■ Stored items:
——

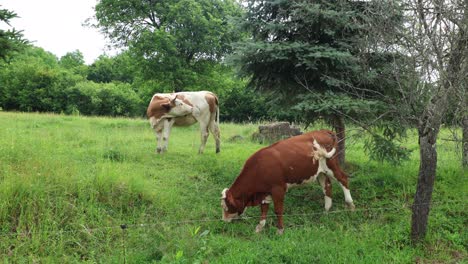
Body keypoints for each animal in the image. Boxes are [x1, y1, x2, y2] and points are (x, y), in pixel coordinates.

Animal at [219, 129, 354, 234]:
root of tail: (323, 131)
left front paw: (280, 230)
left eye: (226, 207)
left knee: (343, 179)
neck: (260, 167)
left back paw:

——

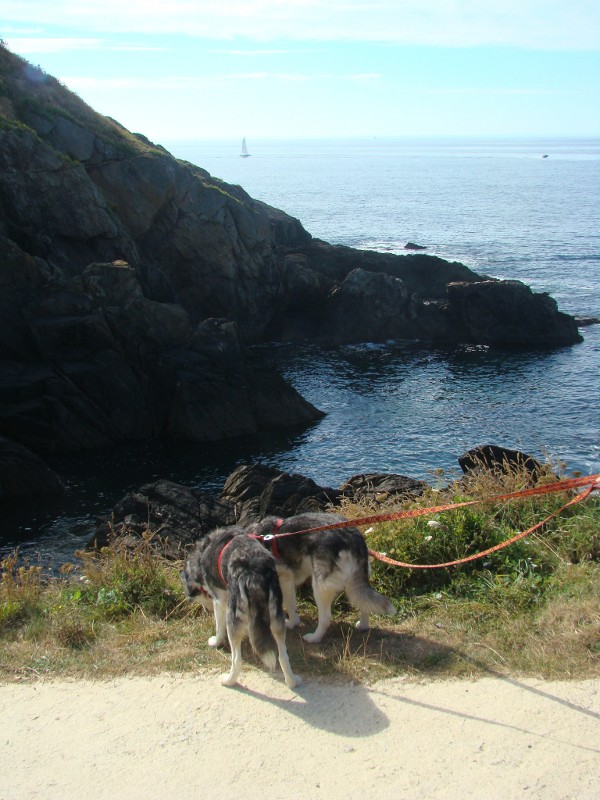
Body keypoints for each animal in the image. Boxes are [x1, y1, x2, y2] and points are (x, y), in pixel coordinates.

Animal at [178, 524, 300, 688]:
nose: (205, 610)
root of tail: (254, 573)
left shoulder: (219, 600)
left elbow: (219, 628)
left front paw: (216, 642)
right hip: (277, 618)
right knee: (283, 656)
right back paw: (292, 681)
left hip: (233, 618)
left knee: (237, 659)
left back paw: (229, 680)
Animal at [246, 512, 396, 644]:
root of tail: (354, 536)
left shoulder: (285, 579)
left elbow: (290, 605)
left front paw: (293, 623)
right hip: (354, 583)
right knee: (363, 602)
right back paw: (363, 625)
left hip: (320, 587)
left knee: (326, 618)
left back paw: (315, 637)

——

■ What you have to do: Copy out every line of the data that includes the word "back".

■ Result of the task:
left back paw:
right back paw: (292, 681)
left back paw: (229, 680)
right back paw: (363, 625)
left back paw: (315, 637)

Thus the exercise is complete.